Task item: Where in the data below does the word "middle" appear? Copy each line that holds it.

>>>>

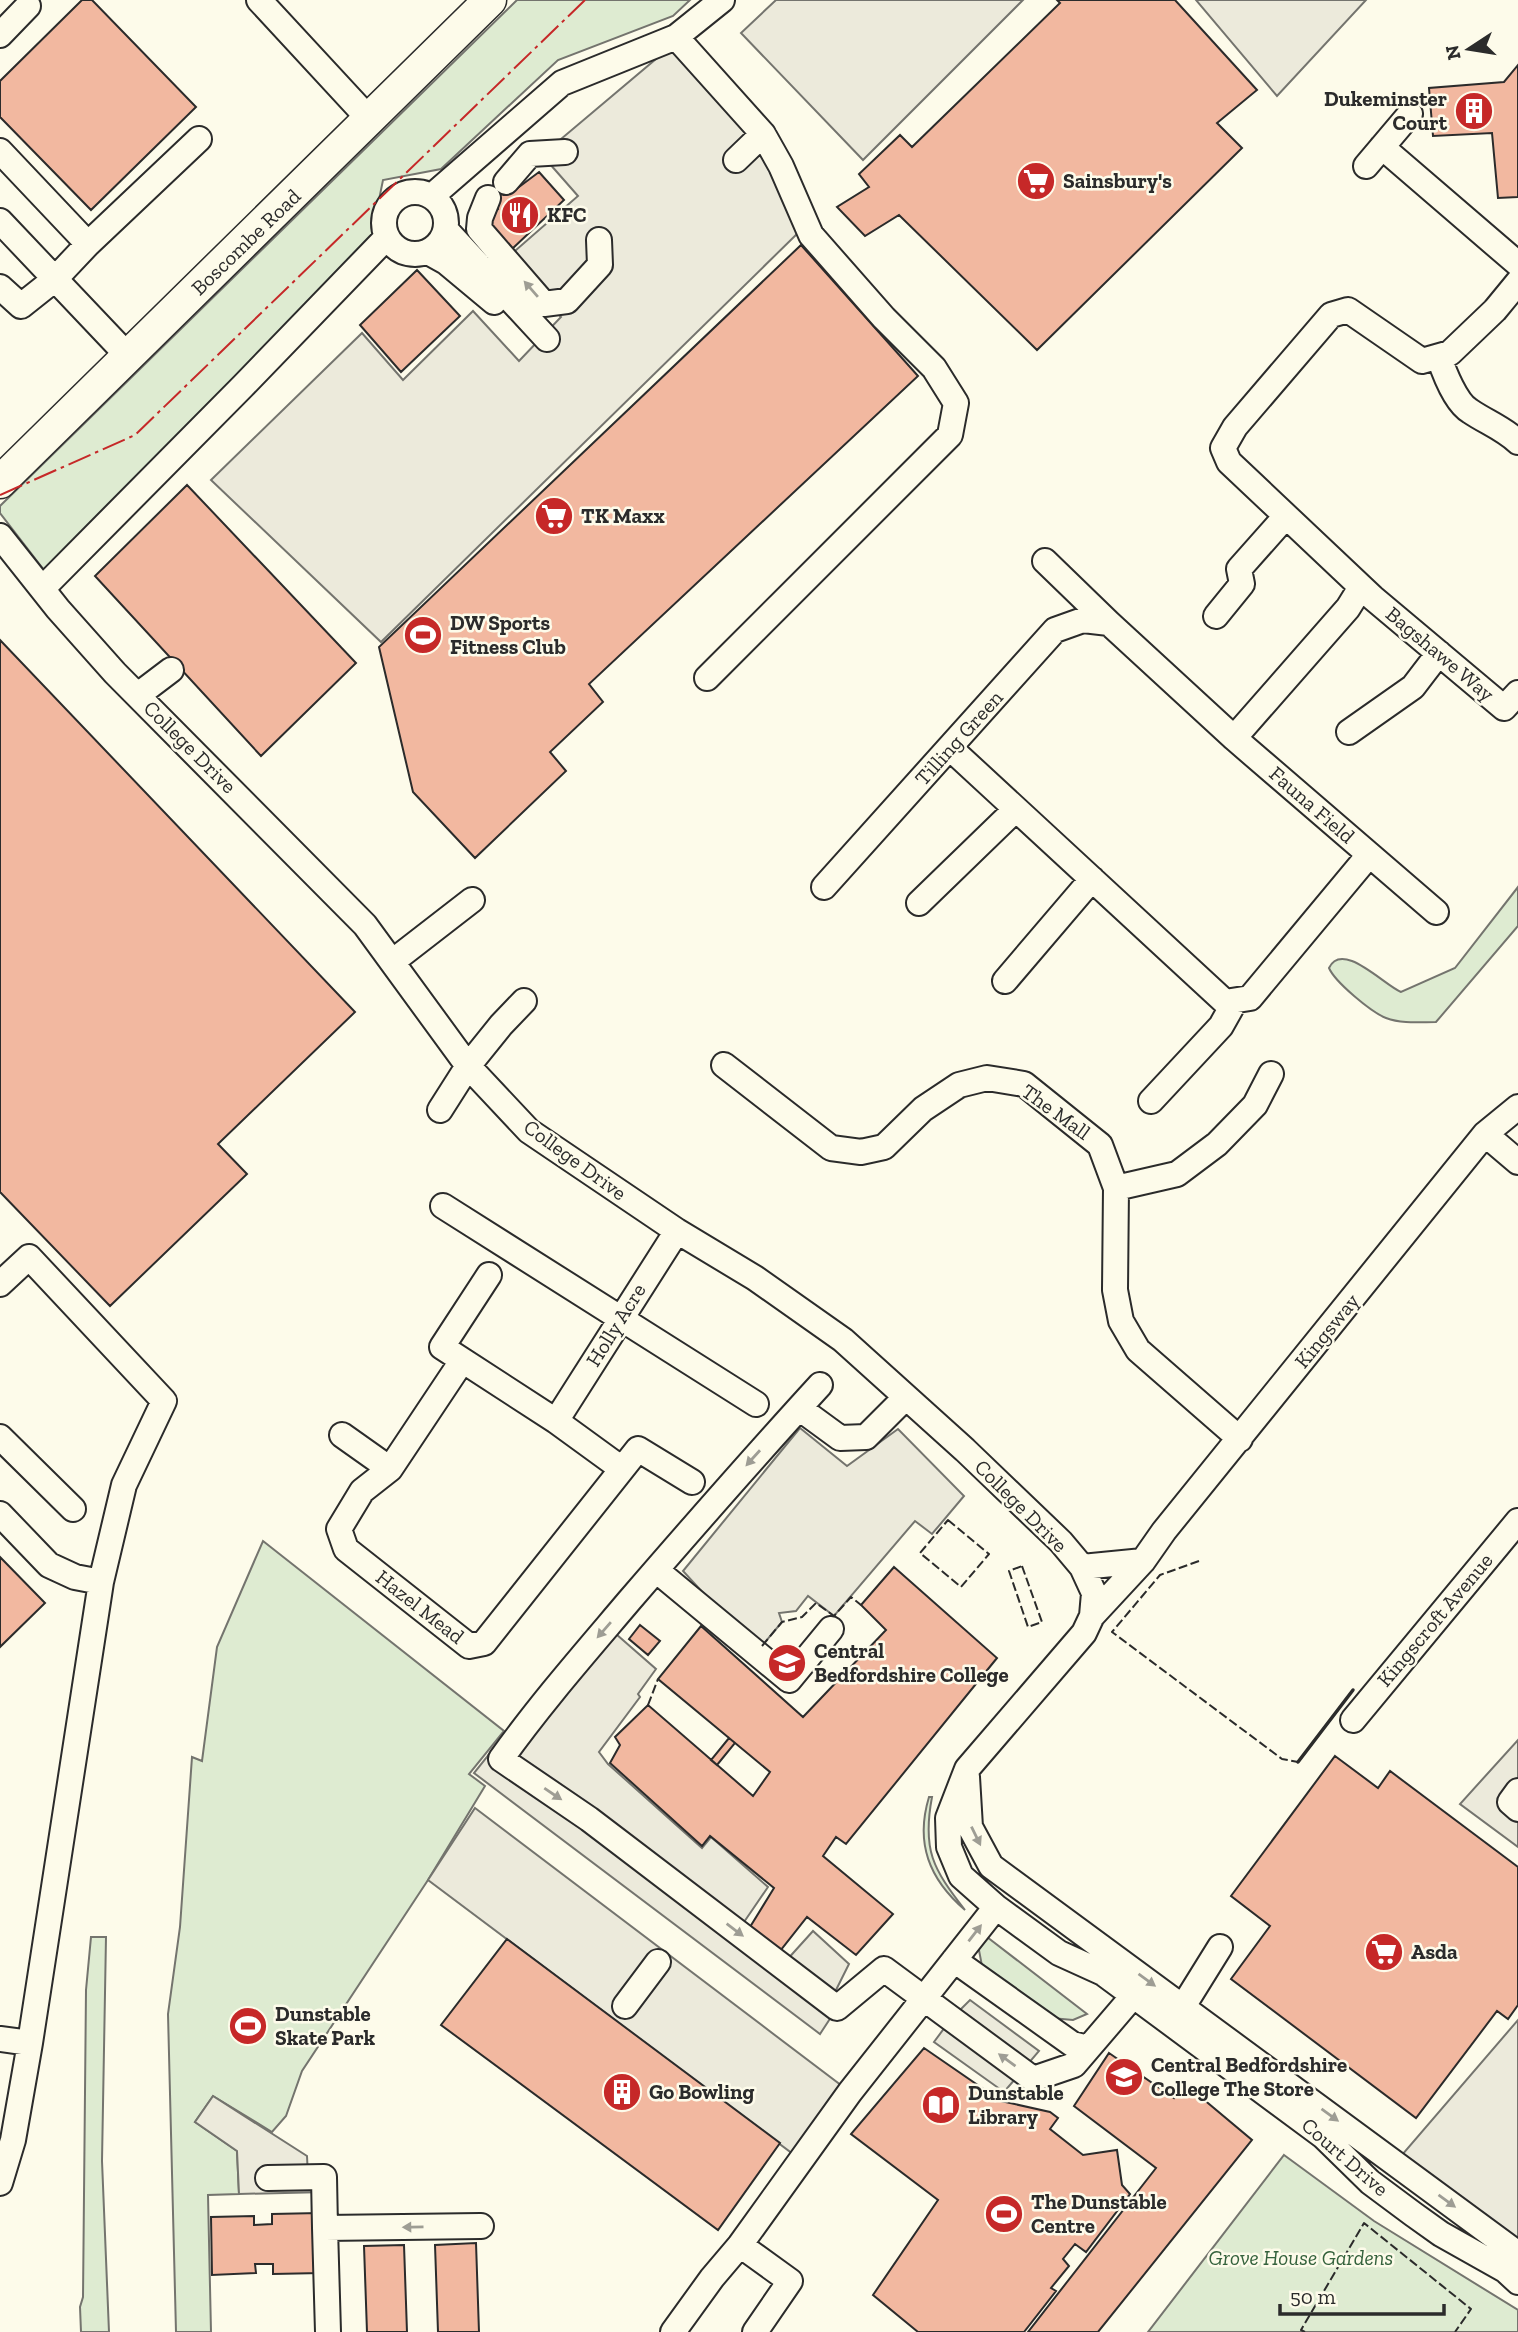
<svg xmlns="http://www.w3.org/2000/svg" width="1518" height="2332" font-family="'Zilla Slab',serif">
	<rect width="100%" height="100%" fill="#fdfbea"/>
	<!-- green -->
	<path fill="#deebd1" stroke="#74746e" stroke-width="2" d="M517,0h173l-17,16 -115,44 -117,109 -58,11 -12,59 -327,331 -44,-57v-7z
		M1518,887v39l-82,96c-16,0 -34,2 -50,-4 -15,-6 -51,-36 -57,-50 13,-28 55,17 72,24l54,-24z
		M263,1541l241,190 -35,43 16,12 -57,94 -126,191 -16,45 -14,16 -59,-36 -18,26 42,29 2,43 -31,1 3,137h-35l-8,-318 12,-87 12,-170 10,4 15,-114z
		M929,1797h3c-10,53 1,72 33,113 -36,-31 -50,-67 -36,-113z
		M91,1937h15l-4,224 7,171h-28l-1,-25 3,-10 3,-307z
		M987,1937l100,77 -14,6 -22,-2 -69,-52 -4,-21z
		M1284,2155l90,66 144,89v22h-370z"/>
	<!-- parking -->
	<path fill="#eceadb" stroke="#74746e" stroke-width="2" d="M776,0h247l-160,160 -122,-127z
		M1196,0h170l-89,96z
		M675,43l83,96 44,90 -421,413 -170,-162 151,-147 41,47 70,-69 46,50 42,-44 -53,-60 70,-61 -36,-41z
		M800,1428l47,38 51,-37 66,67 -32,38 -17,-13 -81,95 -26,-20 -12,15 -17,2 3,9 -21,25 -44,-39 -34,-37z
		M616,1634l40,35 -18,25 2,3 -41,55 9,12 94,84 9,-11 57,50 -26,38 43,37 28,-31 36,33 -13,26 1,18 -17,26 -346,-261 45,-56z
		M1518,1740v107l-58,-43z
		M475,1808l375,284 -49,68 -373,-280z
		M970,2000l69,51 -35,41 -70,-50 17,-23z
		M1518,2020v231l-123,-88z
		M213,2096l94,60 1,21 16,15 -85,2 -2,-43 -42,-29z"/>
	<!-- building -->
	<path fill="#f2b8a0" stroke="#2b2b2b" stroke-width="2" d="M82,0h10l104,107 -105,103 -91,-93v-36z
		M1057,0h118l82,90 -40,33 25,25 -205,202 -138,-135 -34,21 -28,-29 32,-20 -10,-13 41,-39 12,12 148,-144z
		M1518,65v132l-20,1 -6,-65 -59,3 -4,-48 75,-6z
		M539,172l25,28 -52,49 -26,-28 12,-12 -11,-12 19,-15 9,8z
		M801,245l117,131 -329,308 14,18 -53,50 16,19 -91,87 -62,-66 -34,-145z
		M417,270l43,46 -59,56 -41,-47z
		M187,485l169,178 -95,93 -166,-180z
		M0,640l355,372 -137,132 29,30 -137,132 -110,-114z
		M0,1557l45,46 -45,44z
		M894,1567l103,91 -151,186 -10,-7 -13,19 70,58 -37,41 -49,-38 -27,34 -30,-24 24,-39 -64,-52 -8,10 -92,-83 10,-18 -5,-8 33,-32 105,91 17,-24 -112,-93 43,-53 102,91 83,-87 -25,-25z
		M640,1625l20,16 -12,14 -19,-16z
		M729,1738l6,5 -18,22 -6,-5z
		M1335,1756l43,32 12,-17 128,96v138l-10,14 -11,-8 -81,107 -185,-139 39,-53 -39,-30z
		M507,1939l273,204 -62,87 -277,-205z
		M924,2048l77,53 49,11 8,6 -8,11 33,26 34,-5 5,35 8,9 -44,58 -11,-8 -12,15 6,7 -18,22 5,3 -32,41h-106l-45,-37 65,-95 -87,-66z
		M1109,2053l65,45 10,-15 68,57 -154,192h-70l128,-164 -82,-62z
		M319,2213l2,60 -48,1v-10h-18l1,9 -44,2 -1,-58 43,-1v9l18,-1v-10z
		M476,2243l3,89h-41l-3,-87z
		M404,2245l3,87h-40l-3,-86z"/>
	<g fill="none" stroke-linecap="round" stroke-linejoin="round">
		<!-- minor casing -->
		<g stroke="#2b2b2b" stroke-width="28">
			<path id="minor" d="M259,0l111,120
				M0,35l28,-29
				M676,37l87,97 18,32 30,69 73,83 50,50 22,35 -6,32 -243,243
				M1382,147l136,117
				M0,151l88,93 -33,35 -34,27 -21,-19
				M736,160l27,-26
				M1366,166l44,-52
				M506,182l24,-28 35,-2
				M384 223a31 31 0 1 1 62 0a31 31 0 1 1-62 0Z
				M432,196l130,-113 114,-46 46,-37
				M488,198l-8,20 -1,11 65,75 23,-3 33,-36 -1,-25
				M0,221l129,136
				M446,230l101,109
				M88,244l111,-105
				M428,252l18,10 48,40
				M1518,282l-23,28 -45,43 -28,8 -74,-51 -17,5 -96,112 -12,21 6,14 144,136 131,110 14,-15
				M1439,357c5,15 17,46 31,54 16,11 33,17 48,31
				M0,536l58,73 57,64 250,252 103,141 61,65 148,100 78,47 88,62 122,110 96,92 21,25 12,26 -2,23 -8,17 -117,136 -19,49 1,29 12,29 35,31 63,46 44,20 220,163 47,46 43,32 28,20 64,36 13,12
				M1045,561l64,62
				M43,588l200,-202 144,-149
				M1216,616l26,-32 -3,-15 47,-53
				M138,695l33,-25
				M1349,732l64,-45 26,-34
				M1234,738l114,-130 13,-21
				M950,748l275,254 25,-4 119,-143
				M824,887l231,-257 28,-10 26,3 125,115 202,174
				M919,903l97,-94
				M392,962l80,-62
				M1005,981l87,-102
				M724,1065l107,83 30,4 23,-5 39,-38 36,-24 28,-7 37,6 76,61 16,43 -1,102 6,31 17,29 102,89
				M1151,1101l70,-75 14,-25
				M440,1110l28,-44 33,-41 23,-24
				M1485,1134l33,28
				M1116,1188l61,-14 40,-30 38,-39 16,-31
				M443,1206l313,198
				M489,1275l-47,72 114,74 66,48
				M0,1284l29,-27 135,144 -40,84 -23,97 -71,461 -17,97 -13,43
				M462,1361l-72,108 -28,22 -23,38 7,20 123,97 15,-3 154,-194 54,33
				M820,1385c-65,71 -128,143 -191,216 -44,52 -88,102 -128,158l88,60 248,189 47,-39 149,110 41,-14 59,-69
				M799,1408l41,30 26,-1 40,-40
				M556,1421l121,-190
				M342,1435l48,34
				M0,1437l73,72
				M0,1514l49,51 26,12 26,5
				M1082,1567l61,-6
				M656,1570l133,110 42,-51
				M1092,1616l51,-55 21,-30 321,-397 33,-27
				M1353,1720l165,-199
				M967,1777l3,50 21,39 523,385 4,9
				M1518,1791l-8,11 8,7
				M954,1960l118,84 16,4
				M625,2006l33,-44
				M1174,2021l46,-74
				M0,2039l30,4
				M268,2178l56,-1 1,51
				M740,2245l50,36 -35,51
				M328,2332l-3,-104 156,-2
				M673,2332l39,-54 28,-33 110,-153 146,-185"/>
		</g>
		<!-- major casing -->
		<g stroke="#2b2b2b" stroke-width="35">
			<path id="major" d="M0,482l490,-482"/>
		</g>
		<!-- minor -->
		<use href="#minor" stroke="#fdfbea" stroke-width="24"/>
		<!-- major -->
		<use href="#major" stroke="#fdfbea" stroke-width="32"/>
		<!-- fence -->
		<path stroke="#2b2b2b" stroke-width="2" stroke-dasharray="9 3.5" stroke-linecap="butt" d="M948,1520l41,34 -28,33 -41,-34z
			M1199,1561l-39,14 -48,57 170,127 16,3
			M1022,1566l20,56 -14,5 -19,-56z
			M762,1646l20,-24 20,-5 14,-14 18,13 17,-19 10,8
			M648,1705l10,-26
			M1305,2332l-4,-2 63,-107 107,86 -16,23"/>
		<!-- wall -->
		<path stroke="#2b2b2b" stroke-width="3.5" d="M1298,1762l55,-72"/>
		<!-- power -->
		<path stroke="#c62828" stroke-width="2" stroke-dasharray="24 5 3.5 5" stroke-linecap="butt" d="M0,495l135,-60 450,-435"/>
	</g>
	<!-- one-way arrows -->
	<defs><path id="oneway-solid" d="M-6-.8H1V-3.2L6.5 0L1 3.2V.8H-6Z" transform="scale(1.75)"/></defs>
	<g fill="#9e9d94">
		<use href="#oneway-solid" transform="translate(531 289) rotate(-131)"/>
		<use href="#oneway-solid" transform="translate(753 1458) rotate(132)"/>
		<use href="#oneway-solid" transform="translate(604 1630) rotate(131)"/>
		<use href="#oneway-solid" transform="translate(553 1794) rotate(34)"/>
		<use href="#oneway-solid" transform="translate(976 1836) rotate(64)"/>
		<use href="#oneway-solid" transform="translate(735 1930) rotate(37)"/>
		<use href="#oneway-solid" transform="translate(975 1933) rotate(-52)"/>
		<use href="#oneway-solid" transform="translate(1147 1980) rotate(36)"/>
		<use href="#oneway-solid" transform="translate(1007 2060) rotate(-144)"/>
		<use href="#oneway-solid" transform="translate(1330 2115) rotate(36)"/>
		<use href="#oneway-solid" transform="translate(1447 2201) rotate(36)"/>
		<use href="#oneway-solid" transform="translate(413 2227) rotate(179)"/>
	</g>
	<!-- icons -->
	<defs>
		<g id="building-disc" transform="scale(2.0125)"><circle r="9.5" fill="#c62828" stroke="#fdfbea"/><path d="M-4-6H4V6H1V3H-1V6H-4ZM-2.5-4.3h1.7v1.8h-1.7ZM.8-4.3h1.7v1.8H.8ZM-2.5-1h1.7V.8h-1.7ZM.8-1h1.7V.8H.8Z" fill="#fff"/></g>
		<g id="supermarket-disc" transform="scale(2.0125)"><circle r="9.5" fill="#c62828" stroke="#fdfbea"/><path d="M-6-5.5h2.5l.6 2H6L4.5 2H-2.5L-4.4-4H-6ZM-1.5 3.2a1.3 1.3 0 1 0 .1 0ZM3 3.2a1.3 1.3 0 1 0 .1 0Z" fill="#fff"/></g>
		<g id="restaurant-disc" transform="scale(2.0125)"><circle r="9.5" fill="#c62828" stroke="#fdfbea"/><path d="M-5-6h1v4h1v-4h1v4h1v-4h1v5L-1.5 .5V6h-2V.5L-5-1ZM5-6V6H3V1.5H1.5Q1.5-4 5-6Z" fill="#fff"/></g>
		<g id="stadium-disc" transform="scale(2.0125)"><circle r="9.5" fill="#c62828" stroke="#fdfbea"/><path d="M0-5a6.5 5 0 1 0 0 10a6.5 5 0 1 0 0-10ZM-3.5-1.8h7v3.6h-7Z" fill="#fff"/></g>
		<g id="university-disc" transform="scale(2.0125)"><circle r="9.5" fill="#c62828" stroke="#fdfbea"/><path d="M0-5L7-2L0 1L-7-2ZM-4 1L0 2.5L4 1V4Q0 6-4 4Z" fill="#fff"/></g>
		<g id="library-disc" transform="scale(2.0125)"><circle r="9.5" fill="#c62828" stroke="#fdfbea"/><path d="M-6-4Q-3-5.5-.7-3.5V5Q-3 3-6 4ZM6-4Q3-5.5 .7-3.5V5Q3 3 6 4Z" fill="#fff"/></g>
	</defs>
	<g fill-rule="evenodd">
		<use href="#building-disc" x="1474" y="111"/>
		<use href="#supermarket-disc" x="1036" y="181"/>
		<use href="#restaurant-disc" x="520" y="215"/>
		<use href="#supermarket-disc" x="554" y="516"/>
		<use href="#stadium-disc" x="423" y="635"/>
		<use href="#university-disc" x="787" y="1663"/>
		<use href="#supermarket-disc" x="1384" y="1952"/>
		<use href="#stadium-disc" x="248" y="2026"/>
		<use href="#university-disc" x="1124" y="2077"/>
		<use href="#building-disc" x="622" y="2092"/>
		<use href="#library-disc" x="941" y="2105"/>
		<use href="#stadium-disc" x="1004" y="2214"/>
	</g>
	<g text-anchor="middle" stroke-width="5" stroke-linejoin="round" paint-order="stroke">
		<!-- poi labels -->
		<g font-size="21" font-weight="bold" fill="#2b2b2b" stroke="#fdfbea" text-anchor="start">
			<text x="1447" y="106" text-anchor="end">Dukeminster<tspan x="1447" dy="24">Court</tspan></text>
			<text x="1063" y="188">Sainsbury's</text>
			<text x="547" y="222">KFC</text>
			<text x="581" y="523">TK Maxx</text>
			<text x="450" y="630">DW Sports<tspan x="450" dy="24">Fitness Club</tspan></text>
			<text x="814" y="1658">Central<tspan x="814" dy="24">Bedfordshire College</tspan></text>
			<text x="1411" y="1959">Asda</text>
			<text x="275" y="2021">Dunstable<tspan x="275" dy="24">Skate Park</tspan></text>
			<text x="1151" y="2072">Central Bedfordshire<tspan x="1151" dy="24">College The Store</tspan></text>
			<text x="649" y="2099">Go Bowling</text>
			<text x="968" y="2100">Dunstable<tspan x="968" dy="24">Library</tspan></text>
			<text x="1031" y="2209">The Dunstable<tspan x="1031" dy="24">Centre</tspan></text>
		</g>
		<!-- street labels -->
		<g font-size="21" fill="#2b2b2b" stroke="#fdfbea">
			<text transform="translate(246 242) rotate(-44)" y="7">Boscombe Road</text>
			<text transform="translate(1440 654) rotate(40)" y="7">Bagshawe Way</text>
			<text transform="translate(959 738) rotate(-48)" y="7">Tilling Green</text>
			<text transform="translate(190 747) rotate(45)" y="7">College Drive</text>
			<text transform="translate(1312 805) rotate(41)" y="7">Fauna Field</text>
			<text transform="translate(1056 1112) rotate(36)" y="7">The Mall</text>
			<text transform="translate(575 1160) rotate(36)" y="7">College Drive</text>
			<text transform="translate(616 1325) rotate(-58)" y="7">Holly Acre</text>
			<text transform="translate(1327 1331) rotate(-51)" y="7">Kingsway</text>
			<text transform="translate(1021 1506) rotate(45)" y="7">College Drive</text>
			<text transform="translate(420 1607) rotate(38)" y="7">Hazel Mead</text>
			<text transform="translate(1435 1620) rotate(-50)" y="7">Kingscroft Avenue</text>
			<text transform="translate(1345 2157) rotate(41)" y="7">Court Drive</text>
		</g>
		<!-- park labels -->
		<g font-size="21" font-style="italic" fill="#34623c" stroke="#fdfbea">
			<text x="1301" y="2265">Grove House Gardens</text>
		</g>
	</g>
	<!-- north arrow -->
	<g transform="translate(1469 49) rotate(258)" stroke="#fdfbea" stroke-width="5" paint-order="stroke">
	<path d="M0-5L12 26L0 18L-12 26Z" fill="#2b2b2b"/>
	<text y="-10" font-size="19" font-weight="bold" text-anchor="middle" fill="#2b2b2b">N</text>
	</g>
	<!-- scale -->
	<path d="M1280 2304v10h164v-10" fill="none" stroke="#2b2b2b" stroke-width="3.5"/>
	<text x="1290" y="2304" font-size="21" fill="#2b2b2b" stroke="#fdfbea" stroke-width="5" paint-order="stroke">50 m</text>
</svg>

<<<<

Completed task:
	<g text-anchor="middle" stroke-width="5" stroke-linejoin="round" paint-order="stroke">
	<text y="-10" font-size="19" font-weight="bold" text-anchor="middle" fill="#2b2b2b">N</text>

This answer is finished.